Eyeing the 'translatome,' Pfizer ties another knot with biotech partner for preclinical, next-gen targeted therapies
After closely following eFFECTOR Therapeutics’ work on next-gen targeted cancer therapies in the past two years, chipping in its own venture dollars and inking an I/O combo collaboration with its PD-L1, Pfizer is betting on a second drug candidate from the biotech partner.
The preclinical deal starts relatively small — $15 million upfront — but Pfizer has committed to $492 million in R&D funding and milestones, as well as royalties and an option to co-promote in the US.
With Pfizer shouldering some responsibility, eFFECTOR can now devote more of its resources and time to the clinical development of its lead program, CEO Steve Worland told Endpoints News.
The pact centers around eukaryotic initiation factor 4E, or eIF4E. Like MNK — the target of eFFECTOR’s lead therapy tomivosertib (formerly eFT508) — eIF4E is part of the PI3k/AKT/mTOR and RAS oncogenic pathways. Unlike tomivosertib, though, eIF4E inhibitors are designed to act within the tumor rather than immunosuppressive factors in T cells.
Sitting near the end of the whole process of making proteins — after DNA has been transcribed, with the mRNA ready to be translated by ribosomes — eIF4E is instrumental in actually kicking off the process of making proteins. Cancer cells rely on this mechanism to create what they need to proliferate; in fact, the translation component gets turbocharged, Worland said.
Hitting the end of that whole process also means targeting where multiple mutated genes and receptors converge.
“So if you’re downstream, you may collect a set of different mutations that all activate your target; any one of those mutations can confer sensitivity,” he said.
By focusing on the “translatome,” Worland added, eFFECTOR also hopes to circumvent the feedback loops in which tumor cells sense that one pathway has been blocked and quickly switch to an alternative.
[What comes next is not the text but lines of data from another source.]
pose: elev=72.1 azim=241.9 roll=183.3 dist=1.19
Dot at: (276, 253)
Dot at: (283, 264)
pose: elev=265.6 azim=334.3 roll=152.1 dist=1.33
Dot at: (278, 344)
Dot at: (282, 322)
“That was the origin of the company, really, looking at targeted therapies and high response rates, but unfortunately sometimes short durability of response, and thinking: how can we think about the pathways and find the points where you aren’t necessarily susceptible to those resistance mechanisms?” he said. “So we consciously chose to go downstream of the oncogenes (and target) the effector complex.”
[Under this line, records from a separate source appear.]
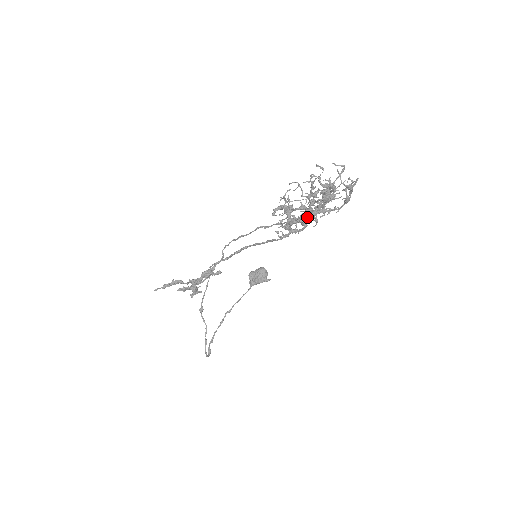
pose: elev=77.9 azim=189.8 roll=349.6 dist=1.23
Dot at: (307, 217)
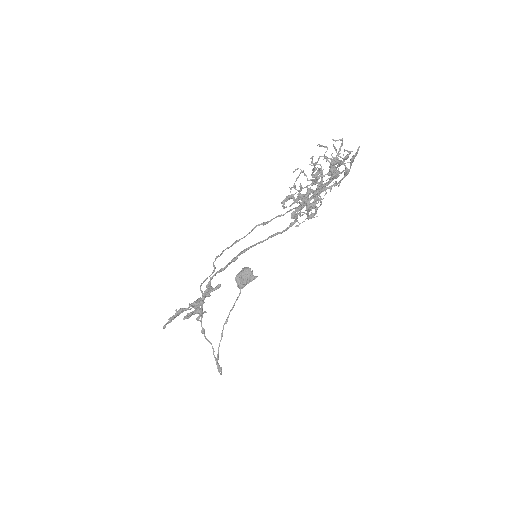
Dot at: (316, 199)
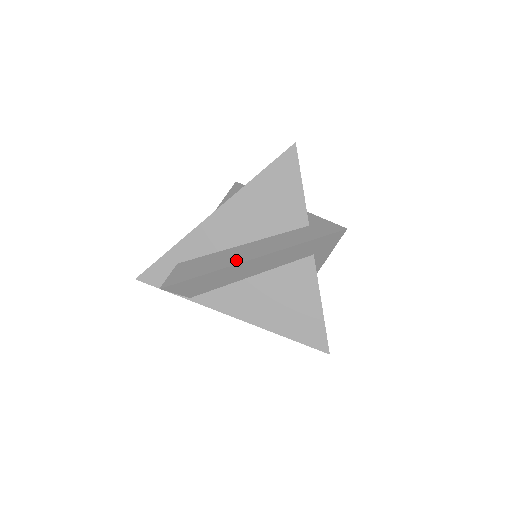
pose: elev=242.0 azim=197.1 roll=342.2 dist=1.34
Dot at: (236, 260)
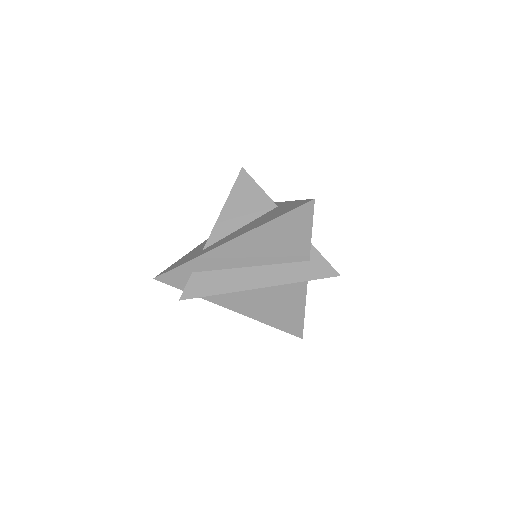
Dot at: (245, 285)
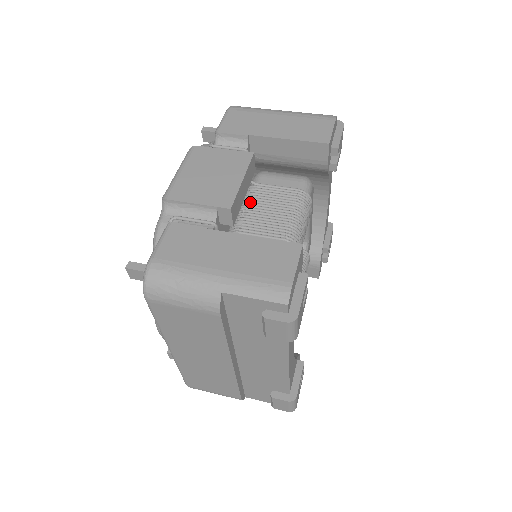
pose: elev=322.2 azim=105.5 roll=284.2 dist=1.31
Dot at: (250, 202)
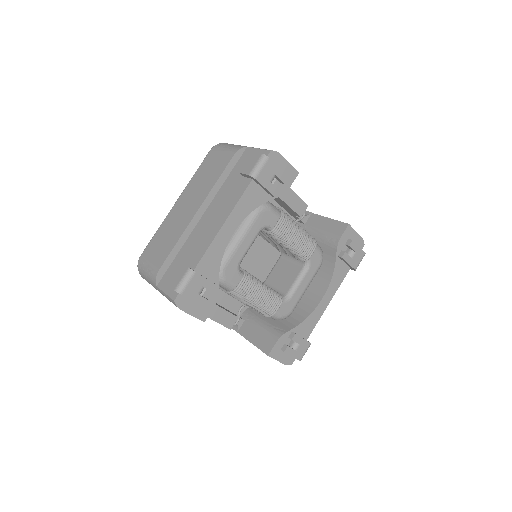
Dot at: occluded
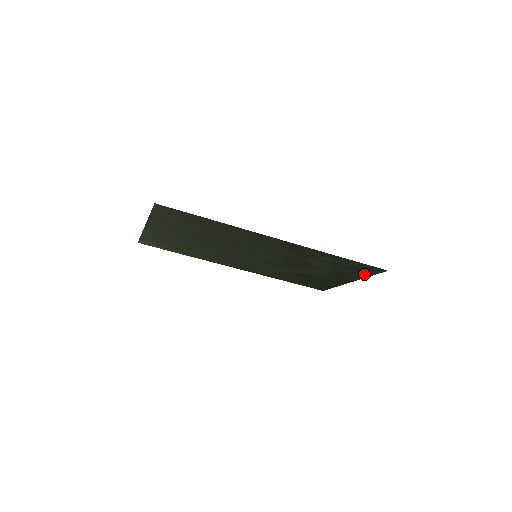
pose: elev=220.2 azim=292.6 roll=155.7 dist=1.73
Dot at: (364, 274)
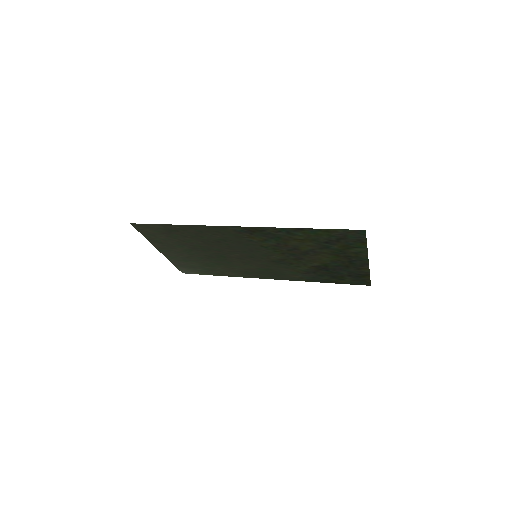
Dot at: (358, 245)
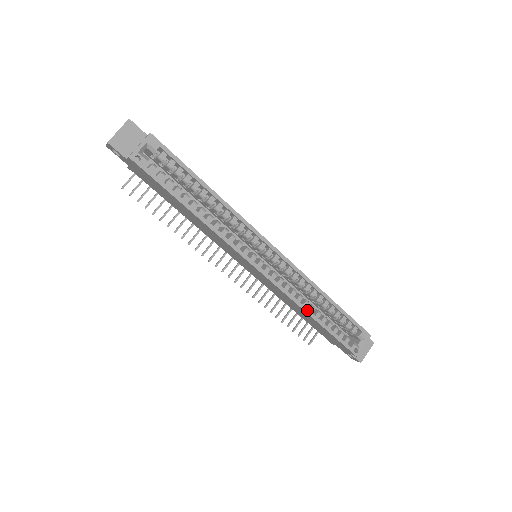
The discovery program is now in a relatively mature stage, according to Worland, having devoted much effort in moving from a natural ligand that’s “lightyears from druglike space” to an orally available therapy that fits into the binding site.
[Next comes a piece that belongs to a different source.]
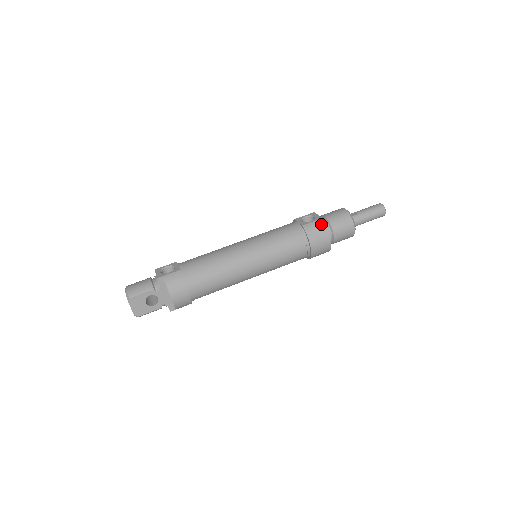
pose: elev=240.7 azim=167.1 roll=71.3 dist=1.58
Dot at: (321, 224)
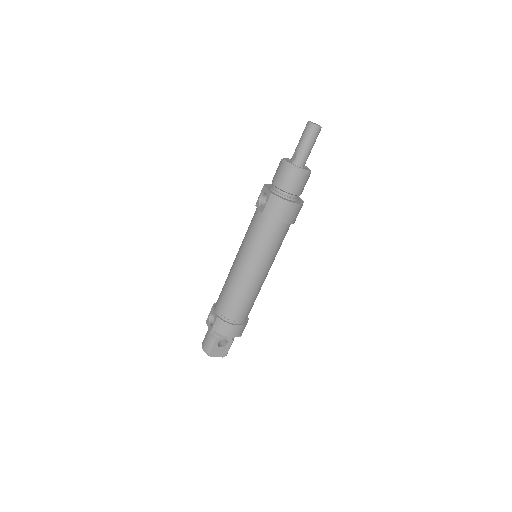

Jeff Settleman, Pfizer’s chief scientific officer in oncology, highlighted its promise for patients with various treatment-refractory cancers.
The two partners are continuing to test eFFECTOR’s MNK1/2 inhibitor tomivosertib with Pfizer/Merck KGaA’s Bavencio. Preliminary data from a Phase I/II study presented at ASCO suggested that “the combination of T and avelumab has an acceptable safety profile with robust target engagement and demonstrated initial signs of activity.”